-- Opening Marker --
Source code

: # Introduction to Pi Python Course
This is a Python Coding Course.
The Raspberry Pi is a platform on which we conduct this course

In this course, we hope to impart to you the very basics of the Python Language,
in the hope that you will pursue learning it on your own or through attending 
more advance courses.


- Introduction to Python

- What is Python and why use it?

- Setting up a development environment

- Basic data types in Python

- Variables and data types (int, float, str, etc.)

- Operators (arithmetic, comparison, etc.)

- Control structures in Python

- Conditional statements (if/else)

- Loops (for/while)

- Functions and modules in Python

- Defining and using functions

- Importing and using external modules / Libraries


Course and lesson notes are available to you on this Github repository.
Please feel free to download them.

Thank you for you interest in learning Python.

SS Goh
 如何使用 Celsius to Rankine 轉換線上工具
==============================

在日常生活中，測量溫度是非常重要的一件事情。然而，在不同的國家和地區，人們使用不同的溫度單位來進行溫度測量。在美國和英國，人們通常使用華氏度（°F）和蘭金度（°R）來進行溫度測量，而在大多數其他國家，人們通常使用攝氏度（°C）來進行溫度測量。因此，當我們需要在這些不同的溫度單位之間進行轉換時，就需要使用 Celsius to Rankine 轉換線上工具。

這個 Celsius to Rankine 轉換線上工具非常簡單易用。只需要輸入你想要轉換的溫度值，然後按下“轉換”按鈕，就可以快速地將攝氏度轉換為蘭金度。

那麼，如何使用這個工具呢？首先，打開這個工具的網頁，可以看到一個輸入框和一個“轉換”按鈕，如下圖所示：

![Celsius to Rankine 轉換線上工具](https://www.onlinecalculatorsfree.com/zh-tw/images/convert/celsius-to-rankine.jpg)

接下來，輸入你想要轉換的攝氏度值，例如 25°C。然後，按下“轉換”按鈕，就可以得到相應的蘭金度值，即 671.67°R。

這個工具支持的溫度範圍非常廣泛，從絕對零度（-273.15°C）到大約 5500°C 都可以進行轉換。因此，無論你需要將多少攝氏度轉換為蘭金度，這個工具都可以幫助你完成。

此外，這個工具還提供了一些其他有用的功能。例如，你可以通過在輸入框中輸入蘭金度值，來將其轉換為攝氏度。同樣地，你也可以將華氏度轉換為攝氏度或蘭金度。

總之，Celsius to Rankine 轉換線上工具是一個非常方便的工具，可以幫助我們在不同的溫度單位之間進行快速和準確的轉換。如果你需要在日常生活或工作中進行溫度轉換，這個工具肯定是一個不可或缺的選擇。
-- Closing Marker --
- _REQUIREMENT_: Whatever appears in the data above is to be set down exactly.

- _RESPONSE BOX_:
Source code

: # Introduction to Pi Python Course
This is a Python Coding Course.
The Raspberry Pi is a platform on which we conduct this course

In this course, we hope to impart to you the very basics of the Python Language,
in the hope that you will pursue learning it on your own or through attending 
more advance courses.


- Introduction to Python

- What is Python and why use it?

- Setting up a development environment

- Basic data types in Python

- Variables and data types (int, float, str, etc.)

- Operators (arithmetic, comparison, etc.)

- Control structures in Python

- Conditional statements (if/else)

- Loops (for/while)

- Functions and modules in Python

- Defining and using functions

- Importing and using external modules / Libraries


Course and lesson notes are available to you on this Github repository.
Please feel free to download them.

Thank you for you interest in learning Python.

SS Goh
 如何使用 Celsius to Rankine 轉換線上工具
==============================

在日常生活中，測量溫度是非常重要的一件事情。然而，在不同的國家和地區，人們使用不同的溫度單位來進行溫度測量。在美國和英國，人們通常使用華氏度（°F）和蘭金度（°R）來進行溫度測量，而在大多數其他國家，人們通常使用攝氏度（°C）來進行溫度測量。因此，當我們需要在這些不同的溫度單位之間進行轉換時，就需要使用 Celsius to Rankine 轉換線上工具。

這個 Celsius to Rankine 轉換線上工具非常簡單易用。只需要輸入你想要轉換的溫度值，然後按下“轉換”按鈕，就可以快速地將攝氏度轉換為蘭金度。

那麼，如何使用這個工具呢？首先，打開這個工具的網頁，可以看到一個輸入框和一個“轉換”按鈕，如下圖所示：

![Celsius to Rankine 轉換線上工具](https://www.onlinecalculatorsfree.com/zh-tw/images/convert/celsius-to-rankine.jpg)

接下來，輸入你想要轉換的攝氏度值，例如 25°C。然後，按下“轉換”按鈕，就可以得到相應的蘭金度值，即 671.67°R。

這個工具支持的溫度範圍非常廣泛，從絕對零度（-273.15°C）到大約 5500°C 都可以進行轉換。因此，無論你需要將多少攝氏度轉換為蘭金度，這個工具都可以幫助你完成。

此外，這個工具還提供了一些其他有用的功能。例如，你可以通過在輸入框中輸入蘭金度值，來將其轉換為攝氏度。同樣地，你也可以將華氏度轉換為攝氏度或蘭金度。

總之，Celsius to Rankine 轉換線上工具是一個非常方便的工具，可以幫助我們在不同的溫度單位之間進行快速和準確的轉換。如果你需要在日常生活或工作中進行溫度轉換，這個工具肯定是一個不可或缺的選擇。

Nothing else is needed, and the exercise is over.